» TASK GOAL
Every line in the data below has to be repeated exactly; no picture belongs in the result.

» PROVIDED MATERIAL
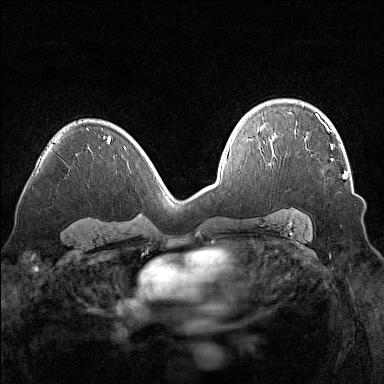
Breast MRI (dynamic contrast-enhanced), one axial slice; position 99 of 160 along the scan axis; dynamic contrast-enhanced series, time point 2 of 7 at this slice position (early post-contrast); 1.5 T; TE 1.8 ms, TR 5 ms; 1 mm slice thickness; 384 × 384 image matrix. Female patient.
Structures marked on this image (semi-automatically segmented with operator editing):
- enhancing-tissue mask used for the functional tumour volume (all voxels passing the contrast-enhancement thresholds inside the analysis volume; usually the tumour): box from (x=295, y=135) to (x=346, y=179) px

» EXPECTED ANSWER
Breast MRI (dynamic contrast-enhanced), one axial slice; position 99 of 160 along the scan axis; dynamic contrast-enhanced series, time point 2 of 7 at this slice position (early post-contrast); 1.5 T; TE 1.8 ms, TR 5 ms; 1 mm slice thickness; 384 × 384 image matrix. Female patient.
Structures marked on this image (semi-automatically segmented with operator editing):
- enhancing-tissue mask used for the functional tumour volume (all voxels passing the contrast-enhancement thresholds inside the analysis volume; usually the tumour): box from (x=295, y=135) to (x=346, y=179) px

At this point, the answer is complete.